→ Selected text:
# Mac Atlantic Blue with Plumage



## mevish (Mar 17, 2011)

*Products Used:

	Face: Studio Sculpt SPF 15 Foundation Nc40

	Lotion: Dove Body Silk Lotion

	Eyes: Urban Decay Primer Potion, Mac Atlantic Blue , Mac Plumage, Mac Vanilla Pigment, Mac BlackTrack Fluideline

	Cheeks: Contour: Benefit Hoola Bronzer, Mac Blunt, Dallas Benefit

	Liquid Liner: Miss Sporty

	Mascara: Bourjois Clubbing Mascara

	Lips: Inglot Lipstick 301

Mac Studio Fix Finish Spray

	Lashes: Shu Uemura Lashes with Diamonds*
















*Thanks for reading *


----------



## joey444 (Mar 17, 2011)

Love it!


----------



## mochajavalatte (Mar 17, 2011)

No one has ever made me want Atlantic Blue!! LOL  And I saw it at the Pro Store! so pretteh


----------



## keetuh (Mar 17, 2011)

Very pretty!


----------



## chrisantiss (Mar 17, 2011)

beautiful


----------



## AppleDiva (Mar 17, 2011)

Very pretty!!!


----------



## dinah402 (Mar 17, 2011)

How did you get your Atlantic Blue to look pop like that?  I tried playing around w/ mine earlier and it didn't come out the same.


----------



## goldilocks88 (Mar 18, 2011)

Gorgeous!


----------



## MamaLaura (Mar 18, 2011)

Love your brows!


----------



## katred (Mar 19, 2011)

Those colours suit you absolutely perfectly!


----------



## mevish (Mar 19, 2011)

Thanks ladies


----------



## Piarpreet (Mar 19, 2011)

u should do a video tutorial on ow u do ur eye liner...its too perfect!


----------



## MissAlexisDDD (Mar 20, 2011)

So pretty! I can never make atlantic blue turn out good.


----------



## foxyqt (Mar 21, 2011)

this is truly beautiful <3


----------



## 2browneyes (Mar 21, 2011)

I love Atlantic blue....wore it yesterday. Cute look


----------



## glittergoddess27 (Mar 22, 2011)

This is a very well put together blue look. Nice and vibrant but not too much. I love it and am totally inspired by it.


----------



## ZoZo (Mar 22, 2011)

So cute!!


----------

→ Supplied records:
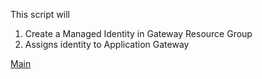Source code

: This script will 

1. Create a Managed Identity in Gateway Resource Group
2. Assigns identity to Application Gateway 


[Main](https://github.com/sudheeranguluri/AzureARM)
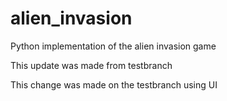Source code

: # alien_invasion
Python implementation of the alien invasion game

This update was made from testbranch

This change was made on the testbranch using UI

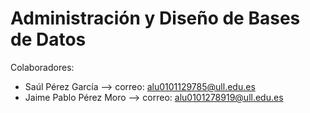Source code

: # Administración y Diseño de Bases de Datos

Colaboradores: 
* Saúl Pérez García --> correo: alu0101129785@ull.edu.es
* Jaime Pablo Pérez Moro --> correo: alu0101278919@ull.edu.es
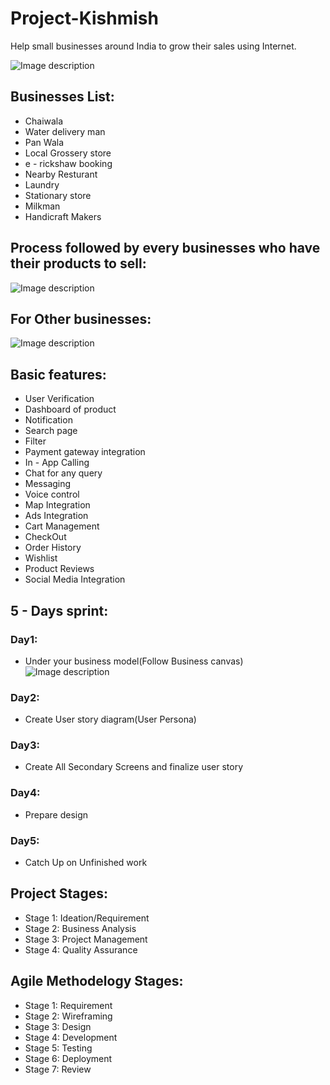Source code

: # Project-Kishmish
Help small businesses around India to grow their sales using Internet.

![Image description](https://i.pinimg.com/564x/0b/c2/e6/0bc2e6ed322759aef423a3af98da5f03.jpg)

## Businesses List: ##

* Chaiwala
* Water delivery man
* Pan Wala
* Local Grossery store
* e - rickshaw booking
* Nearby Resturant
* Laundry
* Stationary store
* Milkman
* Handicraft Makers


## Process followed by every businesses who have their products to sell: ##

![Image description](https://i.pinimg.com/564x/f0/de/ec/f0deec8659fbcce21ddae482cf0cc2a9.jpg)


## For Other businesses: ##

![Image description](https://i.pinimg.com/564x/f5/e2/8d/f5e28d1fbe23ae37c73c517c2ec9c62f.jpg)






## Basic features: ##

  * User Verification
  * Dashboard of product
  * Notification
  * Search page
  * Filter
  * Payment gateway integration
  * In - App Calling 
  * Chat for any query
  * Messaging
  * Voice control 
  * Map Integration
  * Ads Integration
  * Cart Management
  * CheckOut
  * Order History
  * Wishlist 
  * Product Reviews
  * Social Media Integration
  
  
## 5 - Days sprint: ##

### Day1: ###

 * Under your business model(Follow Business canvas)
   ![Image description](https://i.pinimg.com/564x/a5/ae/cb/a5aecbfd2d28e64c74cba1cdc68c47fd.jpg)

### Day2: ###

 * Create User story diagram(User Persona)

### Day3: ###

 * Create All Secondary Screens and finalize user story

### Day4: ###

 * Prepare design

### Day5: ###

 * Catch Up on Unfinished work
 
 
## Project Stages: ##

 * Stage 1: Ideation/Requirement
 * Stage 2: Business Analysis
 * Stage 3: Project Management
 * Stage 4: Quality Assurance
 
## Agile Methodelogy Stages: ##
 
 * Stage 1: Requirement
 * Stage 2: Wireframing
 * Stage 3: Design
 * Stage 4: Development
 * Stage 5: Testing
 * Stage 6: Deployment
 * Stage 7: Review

==

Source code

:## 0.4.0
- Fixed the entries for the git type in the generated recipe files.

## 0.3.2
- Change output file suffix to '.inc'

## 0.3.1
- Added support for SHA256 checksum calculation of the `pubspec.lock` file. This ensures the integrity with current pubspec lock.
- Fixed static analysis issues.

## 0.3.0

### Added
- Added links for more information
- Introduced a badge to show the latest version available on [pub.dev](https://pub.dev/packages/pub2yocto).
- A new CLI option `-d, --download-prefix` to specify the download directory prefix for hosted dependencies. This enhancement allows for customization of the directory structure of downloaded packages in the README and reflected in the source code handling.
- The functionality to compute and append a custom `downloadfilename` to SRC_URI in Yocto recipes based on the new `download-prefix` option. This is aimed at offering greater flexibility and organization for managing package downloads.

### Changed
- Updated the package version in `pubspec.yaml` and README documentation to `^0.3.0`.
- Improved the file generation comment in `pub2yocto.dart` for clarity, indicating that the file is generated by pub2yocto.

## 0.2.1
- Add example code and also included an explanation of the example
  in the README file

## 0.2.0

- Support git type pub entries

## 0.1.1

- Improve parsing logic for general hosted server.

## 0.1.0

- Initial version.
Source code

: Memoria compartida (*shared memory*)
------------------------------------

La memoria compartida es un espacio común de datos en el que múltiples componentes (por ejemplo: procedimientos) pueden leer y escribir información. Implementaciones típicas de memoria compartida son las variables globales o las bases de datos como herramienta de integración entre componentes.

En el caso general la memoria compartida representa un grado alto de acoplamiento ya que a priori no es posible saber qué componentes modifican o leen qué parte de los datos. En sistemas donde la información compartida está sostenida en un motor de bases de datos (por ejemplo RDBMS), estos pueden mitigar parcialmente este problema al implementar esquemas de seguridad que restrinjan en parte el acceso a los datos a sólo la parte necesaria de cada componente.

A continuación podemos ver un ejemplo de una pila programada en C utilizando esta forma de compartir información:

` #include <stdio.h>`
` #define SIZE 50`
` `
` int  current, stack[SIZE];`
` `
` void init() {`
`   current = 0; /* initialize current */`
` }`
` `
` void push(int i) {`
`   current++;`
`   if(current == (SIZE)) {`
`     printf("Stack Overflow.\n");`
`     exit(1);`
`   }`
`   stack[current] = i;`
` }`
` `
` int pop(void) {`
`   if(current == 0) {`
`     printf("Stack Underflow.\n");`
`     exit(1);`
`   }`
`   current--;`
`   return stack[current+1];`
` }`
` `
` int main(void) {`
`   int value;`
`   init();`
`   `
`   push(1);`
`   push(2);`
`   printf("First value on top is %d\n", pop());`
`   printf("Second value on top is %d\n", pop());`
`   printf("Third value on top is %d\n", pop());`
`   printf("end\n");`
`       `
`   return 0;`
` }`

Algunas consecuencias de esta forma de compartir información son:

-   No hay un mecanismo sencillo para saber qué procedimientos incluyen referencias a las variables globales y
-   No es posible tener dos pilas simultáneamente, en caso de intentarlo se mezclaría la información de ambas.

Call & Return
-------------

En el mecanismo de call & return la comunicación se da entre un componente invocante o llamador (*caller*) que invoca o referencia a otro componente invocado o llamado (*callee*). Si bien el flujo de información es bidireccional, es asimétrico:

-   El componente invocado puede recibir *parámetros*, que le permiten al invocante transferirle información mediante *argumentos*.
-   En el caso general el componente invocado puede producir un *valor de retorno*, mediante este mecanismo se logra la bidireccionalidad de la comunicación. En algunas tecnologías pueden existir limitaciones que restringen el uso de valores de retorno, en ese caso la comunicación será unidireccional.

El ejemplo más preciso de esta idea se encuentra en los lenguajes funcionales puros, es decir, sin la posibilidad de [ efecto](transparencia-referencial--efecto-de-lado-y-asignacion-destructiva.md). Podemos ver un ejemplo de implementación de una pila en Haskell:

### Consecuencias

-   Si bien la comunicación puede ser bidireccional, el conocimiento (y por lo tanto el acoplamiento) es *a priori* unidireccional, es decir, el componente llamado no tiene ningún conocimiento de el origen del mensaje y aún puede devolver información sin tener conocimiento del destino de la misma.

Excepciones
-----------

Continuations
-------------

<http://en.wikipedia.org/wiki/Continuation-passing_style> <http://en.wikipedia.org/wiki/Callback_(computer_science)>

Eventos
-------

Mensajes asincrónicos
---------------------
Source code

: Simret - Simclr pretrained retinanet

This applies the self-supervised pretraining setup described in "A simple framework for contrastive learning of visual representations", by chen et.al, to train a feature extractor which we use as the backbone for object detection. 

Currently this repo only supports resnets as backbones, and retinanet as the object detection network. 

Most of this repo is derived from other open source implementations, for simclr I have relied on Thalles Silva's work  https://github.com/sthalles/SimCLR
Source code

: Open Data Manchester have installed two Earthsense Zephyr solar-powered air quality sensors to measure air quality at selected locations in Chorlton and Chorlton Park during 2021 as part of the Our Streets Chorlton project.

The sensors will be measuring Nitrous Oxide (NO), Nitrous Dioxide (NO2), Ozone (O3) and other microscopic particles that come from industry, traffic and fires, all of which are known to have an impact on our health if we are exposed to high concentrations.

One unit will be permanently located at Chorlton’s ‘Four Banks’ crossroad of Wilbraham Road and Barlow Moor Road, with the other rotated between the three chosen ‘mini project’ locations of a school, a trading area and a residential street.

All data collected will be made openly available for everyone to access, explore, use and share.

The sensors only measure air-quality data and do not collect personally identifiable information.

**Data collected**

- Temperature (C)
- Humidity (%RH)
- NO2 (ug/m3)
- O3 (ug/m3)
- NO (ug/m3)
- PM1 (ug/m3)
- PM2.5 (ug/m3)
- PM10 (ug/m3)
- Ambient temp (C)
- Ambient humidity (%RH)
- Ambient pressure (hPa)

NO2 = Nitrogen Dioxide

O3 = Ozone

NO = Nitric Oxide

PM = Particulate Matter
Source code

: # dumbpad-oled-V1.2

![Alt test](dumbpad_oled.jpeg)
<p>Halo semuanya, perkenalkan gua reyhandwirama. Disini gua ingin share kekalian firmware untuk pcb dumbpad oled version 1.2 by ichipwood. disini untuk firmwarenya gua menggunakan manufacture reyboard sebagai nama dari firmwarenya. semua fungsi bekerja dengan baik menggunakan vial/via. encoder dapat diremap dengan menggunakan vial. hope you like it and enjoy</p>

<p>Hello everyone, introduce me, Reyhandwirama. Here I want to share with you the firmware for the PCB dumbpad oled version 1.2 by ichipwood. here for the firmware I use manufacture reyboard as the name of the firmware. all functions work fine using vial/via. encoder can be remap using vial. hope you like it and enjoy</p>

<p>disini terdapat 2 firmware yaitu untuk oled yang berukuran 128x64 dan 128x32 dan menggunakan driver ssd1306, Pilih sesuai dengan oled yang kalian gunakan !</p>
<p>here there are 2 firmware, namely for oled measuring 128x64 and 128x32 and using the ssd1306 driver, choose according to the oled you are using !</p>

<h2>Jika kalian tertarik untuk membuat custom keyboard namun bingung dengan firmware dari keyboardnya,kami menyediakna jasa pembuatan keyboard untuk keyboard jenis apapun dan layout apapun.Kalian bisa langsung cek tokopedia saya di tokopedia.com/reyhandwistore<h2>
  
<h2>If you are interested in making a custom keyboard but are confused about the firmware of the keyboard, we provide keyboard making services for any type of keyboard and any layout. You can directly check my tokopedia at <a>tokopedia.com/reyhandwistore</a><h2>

* * *

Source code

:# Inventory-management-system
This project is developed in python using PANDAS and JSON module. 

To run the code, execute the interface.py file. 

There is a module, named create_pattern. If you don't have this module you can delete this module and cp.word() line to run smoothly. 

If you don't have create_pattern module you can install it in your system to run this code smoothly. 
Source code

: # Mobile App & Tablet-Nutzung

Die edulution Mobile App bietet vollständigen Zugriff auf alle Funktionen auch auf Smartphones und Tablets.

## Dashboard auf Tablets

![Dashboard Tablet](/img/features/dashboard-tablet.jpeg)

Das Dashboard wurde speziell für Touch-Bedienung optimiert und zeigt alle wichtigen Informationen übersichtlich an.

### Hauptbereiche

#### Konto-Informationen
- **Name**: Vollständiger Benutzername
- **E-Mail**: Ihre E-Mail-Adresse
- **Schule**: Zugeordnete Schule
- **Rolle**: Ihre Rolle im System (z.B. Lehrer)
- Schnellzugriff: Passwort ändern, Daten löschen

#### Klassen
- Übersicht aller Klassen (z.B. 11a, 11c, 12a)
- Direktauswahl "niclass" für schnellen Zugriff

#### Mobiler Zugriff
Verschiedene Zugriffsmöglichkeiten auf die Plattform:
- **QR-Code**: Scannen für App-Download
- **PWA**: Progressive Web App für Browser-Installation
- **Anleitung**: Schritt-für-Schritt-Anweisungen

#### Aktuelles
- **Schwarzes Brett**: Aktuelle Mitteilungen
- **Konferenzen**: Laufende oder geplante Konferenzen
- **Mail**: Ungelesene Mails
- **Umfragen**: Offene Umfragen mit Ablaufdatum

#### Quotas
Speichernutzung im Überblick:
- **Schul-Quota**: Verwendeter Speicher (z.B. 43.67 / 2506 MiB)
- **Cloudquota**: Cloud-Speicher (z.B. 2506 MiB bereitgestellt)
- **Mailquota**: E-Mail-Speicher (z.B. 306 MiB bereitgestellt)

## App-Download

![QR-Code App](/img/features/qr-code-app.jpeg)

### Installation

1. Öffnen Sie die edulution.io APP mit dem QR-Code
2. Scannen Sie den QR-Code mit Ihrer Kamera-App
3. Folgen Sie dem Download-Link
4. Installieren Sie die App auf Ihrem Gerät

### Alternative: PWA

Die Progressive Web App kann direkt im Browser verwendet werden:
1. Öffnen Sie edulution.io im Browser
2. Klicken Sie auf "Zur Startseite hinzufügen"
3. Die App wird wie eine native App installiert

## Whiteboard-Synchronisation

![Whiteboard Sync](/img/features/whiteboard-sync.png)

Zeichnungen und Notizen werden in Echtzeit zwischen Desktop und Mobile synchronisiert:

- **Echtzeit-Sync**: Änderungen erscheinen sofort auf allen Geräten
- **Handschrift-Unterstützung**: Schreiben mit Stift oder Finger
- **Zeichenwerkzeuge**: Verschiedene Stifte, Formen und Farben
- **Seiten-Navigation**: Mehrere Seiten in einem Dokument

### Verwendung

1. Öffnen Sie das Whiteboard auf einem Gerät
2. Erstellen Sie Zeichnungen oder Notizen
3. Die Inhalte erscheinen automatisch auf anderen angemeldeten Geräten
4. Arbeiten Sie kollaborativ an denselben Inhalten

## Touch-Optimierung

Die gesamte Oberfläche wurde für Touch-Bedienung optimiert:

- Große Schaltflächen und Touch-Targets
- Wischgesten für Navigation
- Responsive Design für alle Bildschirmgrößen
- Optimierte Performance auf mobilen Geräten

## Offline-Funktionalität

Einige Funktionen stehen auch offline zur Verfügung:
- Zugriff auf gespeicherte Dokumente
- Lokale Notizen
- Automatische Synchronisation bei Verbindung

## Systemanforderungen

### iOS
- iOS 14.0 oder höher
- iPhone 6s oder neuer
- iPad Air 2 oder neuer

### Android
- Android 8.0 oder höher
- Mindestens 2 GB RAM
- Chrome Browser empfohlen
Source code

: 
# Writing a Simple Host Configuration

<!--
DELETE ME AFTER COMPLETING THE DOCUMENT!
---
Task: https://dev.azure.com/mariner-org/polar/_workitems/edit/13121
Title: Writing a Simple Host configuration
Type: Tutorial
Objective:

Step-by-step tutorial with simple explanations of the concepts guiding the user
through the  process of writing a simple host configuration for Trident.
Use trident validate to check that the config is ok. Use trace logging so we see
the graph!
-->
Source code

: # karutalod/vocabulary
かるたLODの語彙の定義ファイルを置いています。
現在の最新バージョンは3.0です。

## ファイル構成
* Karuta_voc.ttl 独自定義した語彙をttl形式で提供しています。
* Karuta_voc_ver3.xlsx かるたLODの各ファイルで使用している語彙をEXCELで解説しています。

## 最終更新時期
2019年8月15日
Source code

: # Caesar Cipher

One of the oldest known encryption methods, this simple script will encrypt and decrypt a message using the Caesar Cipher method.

→ Apply what you read:
- 1) Rewrite the makeup thread starting at the words "u should do" and ending after "turn out good.", renaming "eye liner" to "eyeliner".
- 2) Please turn the records into a numbered list, beginning at the line that contains "## 5 - Days sprint: ##" and stopping after the line that contains "Stage 7: Review", with blank lines left out.

→ Response list:
- 1)
u should do a video tutorial on ow u do ur eyeliner...its too perfect!


----------



## MissAlexisDDD (Mar 20, 2011)

So pretty! I can never make atlantic blue turn out good.

- 2)
1. ## 5 - Days sprint: ##
2. ### Day1: ###
3.  * Under your business model(Follow Business canvas)
4.    ![Image description](https://i.pinimg.com/564x/a5/ae/cb/a5aecbfd2d28e64c74cba1cdc68c47fd.jpg)
5. ### Day2: ###
6.  * Create User story diagram(User Persona)
7. ### Day3: ###
8.  * Create All Secondary Screens and finalize user story
9. ### Day4: ###
10.  * Prepare design
11. ### Day5: ###
12.  * Catch Up on Unfinished work
13. ## Project Stages: ##
14.  * Stage 1: Ideation/Requirement
15.  * Stage 2: Business Analysis
16.  * Stage 3: Project Management
17.  * Stage 4: Quality Assurance
18. ## Agile Methodelogy Stages: ##
19.  * Stage 1: Requirement
20.  * Stage 2: Wireframing
21.  * Stage 3: Design
22.  * Stage 4: Development
23.  * Stage 5: Testing
24.  * Stage 6: Deployment
25.  * Stage 7: Review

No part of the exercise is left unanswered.